From: Jim Allan (jallanite@rogers.com)
Date: Mon May 19 2008 - 19:59:02 CDT
Philippe Verdy wrote:
> On the opposite there's the case of glottal stops, ayin, and similar 
> sounds like consonnnantal clicks or centralized vowels: they need a 
> letter, not a letter modifier, because they can frequently occur in 
> leading position like other consonnants or vowels. And their letter form 
> is also normally distinct from apostrophes: they should never be a 
> vertical tick like a the ASCII quote, and they are slightly turned and 
> effectively curved and also normally dissymetric in their form; these 
> letters should also be visibly distinct from the elision apostrophe and 
> the punctuation quotes... (they may be distinct from spacing accents but 
> this is not strictly required in those languages as they don't need 
> spacing accents).
You mean “Spacing Modifier Letter”, Philippe, not “letter modifier”. 
Don’t repeat Chris’s minor error as though it had some meaning in 
Unicode. As to whether a character can appear in leading position, that 
signifies nothing. Read the Unicode manual:
“Modifier letters are an assorted collection of small signs that are 
generally used to indicate modifications of a preceding letter. A few 
may modify the following letter, and some may serve as independent letters.”

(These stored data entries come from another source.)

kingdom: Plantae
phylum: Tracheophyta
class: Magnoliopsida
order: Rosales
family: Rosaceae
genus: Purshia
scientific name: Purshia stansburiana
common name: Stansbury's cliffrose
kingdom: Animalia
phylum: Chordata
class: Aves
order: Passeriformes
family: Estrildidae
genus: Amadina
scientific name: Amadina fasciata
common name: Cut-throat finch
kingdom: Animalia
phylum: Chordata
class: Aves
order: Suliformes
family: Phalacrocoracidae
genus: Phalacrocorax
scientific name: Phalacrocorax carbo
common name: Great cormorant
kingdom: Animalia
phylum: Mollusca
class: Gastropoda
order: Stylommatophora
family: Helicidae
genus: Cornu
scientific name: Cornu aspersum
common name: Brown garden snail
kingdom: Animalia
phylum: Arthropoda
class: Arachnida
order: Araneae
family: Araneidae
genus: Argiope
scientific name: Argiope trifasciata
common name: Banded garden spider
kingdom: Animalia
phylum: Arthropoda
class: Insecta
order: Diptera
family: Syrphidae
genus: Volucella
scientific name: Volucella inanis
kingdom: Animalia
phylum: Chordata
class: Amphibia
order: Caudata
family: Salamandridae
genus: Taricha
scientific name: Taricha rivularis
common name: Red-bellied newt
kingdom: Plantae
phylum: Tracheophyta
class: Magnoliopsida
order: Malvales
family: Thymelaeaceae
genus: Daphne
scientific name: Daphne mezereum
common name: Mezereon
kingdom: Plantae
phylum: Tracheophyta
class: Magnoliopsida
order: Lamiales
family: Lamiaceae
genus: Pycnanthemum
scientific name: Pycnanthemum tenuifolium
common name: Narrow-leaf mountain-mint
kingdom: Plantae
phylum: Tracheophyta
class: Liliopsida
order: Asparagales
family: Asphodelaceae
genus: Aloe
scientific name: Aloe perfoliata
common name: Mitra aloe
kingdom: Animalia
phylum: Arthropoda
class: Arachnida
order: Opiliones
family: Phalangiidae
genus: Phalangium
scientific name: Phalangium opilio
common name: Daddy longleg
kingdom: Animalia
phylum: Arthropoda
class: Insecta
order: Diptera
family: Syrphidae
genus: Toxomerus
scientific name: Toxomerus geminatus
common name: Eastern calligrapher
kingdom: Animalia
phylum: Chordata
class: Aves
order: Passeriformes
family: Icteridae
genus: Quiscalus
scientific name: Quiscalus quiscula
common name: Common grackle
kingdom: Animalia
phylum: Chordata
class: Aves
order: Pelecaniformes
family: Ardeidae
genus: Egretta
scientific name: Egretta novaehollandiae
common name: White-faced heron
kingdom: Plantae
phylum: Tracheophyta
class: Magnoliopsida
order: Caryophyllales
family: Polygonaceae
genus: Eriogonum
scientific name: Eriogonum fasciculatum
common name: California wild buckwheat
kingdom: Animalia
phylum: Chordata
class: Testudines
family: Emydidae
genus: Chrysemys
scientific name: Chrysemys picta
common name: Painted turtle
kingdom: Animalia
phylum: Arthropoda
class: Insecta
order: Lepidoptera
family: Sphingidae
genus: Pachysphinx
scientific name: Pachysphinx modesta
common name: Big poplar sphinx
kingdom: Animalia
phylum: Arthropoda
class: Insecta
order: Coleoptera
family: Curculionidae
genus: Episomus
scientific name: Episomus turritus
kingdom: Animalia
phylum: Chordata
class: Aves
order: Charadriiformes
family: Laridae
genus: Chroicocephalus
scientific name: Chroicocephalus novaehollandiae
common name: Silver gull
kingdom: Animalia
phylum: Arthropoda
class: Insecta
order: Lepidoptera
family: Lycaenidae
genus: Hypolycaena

It is not for Unicode to tell scholars that they must not use shapes 
that match curly apostrophes to indicate letters in Semitic languages, 
especially when that has been the standard for over a century. Whether 
they are called “letters” or “spacing modifier letters” really doesn’t 
matter.
The translation glyphs for ʼaleph and ʻayan are usually either 
absolutely identical to the English single quotation sorts in whatever 
font is used or are the variant characters U+02BD MODIFIER LETTER RIGHT 
HALF RING and U+02BE MODIFIER LETTER LEFT HALF RING. I have never seen 
the characters you mention that differ from both these (other than the 
very different characters in standard Egyptian Latin-letter 
transcriptions). They certainly aren’t standard usage in the works I’ve 
used.
Use of the straight apostrophe for ʼaleph was quite correct on English 
typewriters and is often seen in books from the period of the fifties 
and sixties when typewritten books were quite common for works requiring 
what were called special characters. In such books ʻayan appears mostly 
as a raised letter c created by manually turning the typewriter roller 
down a bit and then typing c.
In computer texts of a later period, in works not using TeX or LaTeX, it 
was common to indicate ʼaleph by ASCII 27, which might come out as 
either a straight apostrophe or a curly apostrophe, and to indicate 
ʻayan by ASCII 60 which came out as either a grave accent or a reversed 
apostrophe corresponding to Unicode U+02BD MODIFIER LETTER REVERSE COMMA.
Of course, these were always intended as fall backs for the proper 
typographical characters. But they were not incorrect in themselves 
within the technology that produced them.
The real problem is the most fonts don’t support the Spacing Modifier 
Letter apostrophe characters. For example the Macintosh Hawaiian 
keyboard properly puts out the ʻokina character as U+02BB. But most 
available fonts, so far as I know, don’t bother to support it. One must 
use a limited set of fonts if typing Hawaiian or use the standard 
English open quotation mark instead of the ʻokina.
Now one could build into the Unicode systems on operating systems a 
table of substitute glyphs, whereby if one of the characters was missing 
from a font, then the glyph attached to the substitute character would 
be used. This would mean that any font that contained the curly 
quotation marks would automatically use the same glyphs for the spacing 
modifier letter apostrophe characters and so forth with other glyph 
clones, for example two of the click characters.